In the last part, the de-implementation of early PN was assessed in PICUs worldwide, by analyzing the results of a survey that was distributed one year after publication of the PEPaNIC RCT. The survey was completed by respondents of 81 different PICUs in 39 countries. At the time of the survey, two-thirds of the respondents was aware of the PEPaNIC study results, of whom 12% already did not initiate supplemental PN in the first week in their PICU. Another 12% started de-implementing early-PN after reading the PEPaNIC RCT paper, and 40% partially de-implemented early-PN by postponing the initiation of PN (though still initiated prior to day 8 in PICU) and/or providing decreased amounts of PN. Barriers for not de-implementing early-PN were concerns about the efficacy and (long-term) safety of late-PN, and waiting for updated international guidelines. In the meantime, recently published guidelines, the work presented in this PhD thesis as well as other research performed by our group, could already provide reassuring answers to the concerns practitioners had who did not de-implement early-PN. In the future, frequent careful monitoring of the nutritional practices in PICUs worldwide should be continued, in order to find strategies to accelerate de-implementation of ineffective, unproven or harmful healthcare.

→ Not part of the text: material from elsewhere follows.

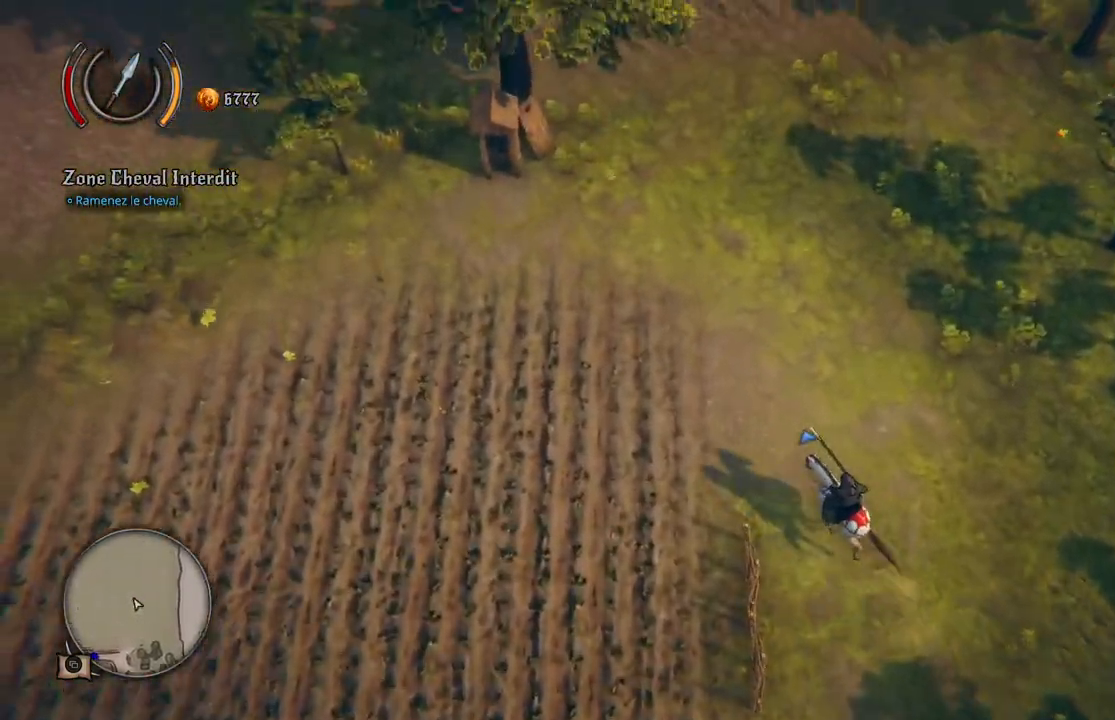
{"buttons": [], "left_stick": "left", "right_stick": "center", "events": [[433, "left_stick", "left"]]}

In conclusion, in this PhD thesis, we showed that the peripheral inactivation of thyroid hormone during pediatric critical illness, which is further accentuated by accepting a macronutrient deficit in the first week in the PICU, might be a beneficial response, whereas the central component of NTI might be maladaptive. This implies that future research should focus on treatment of the central component to improve outcome. Next, we showed that systemic cortisol availability is elevated only transiently in critically ill children and is not driven by elevated ACTH. As low ACTH and high cortisol, as well as corticosteroid treatment, predicted poor outcome, exogenously increasing cortisol availability during the acute phase might be inappropriate. We further showed that children experience a severe legacy in multiple domains of their physical and neurocognitive development 4 years after critical illness. Whether the disturbances in the HPT or HPA axis may contribute remains to be investigated. However, part of this legacy, more specifically the emotional and behavioral problems, can be prevented by withholding of supplemental parenteral nutrition in the first week in the PICU. Prevention of altered DNA methylation was found to be a potential biological mediator hereof. These findings can provide reassuring answers to some of the concerns raised by the respondents of the survey who did not de-implement early-PN in their PICU.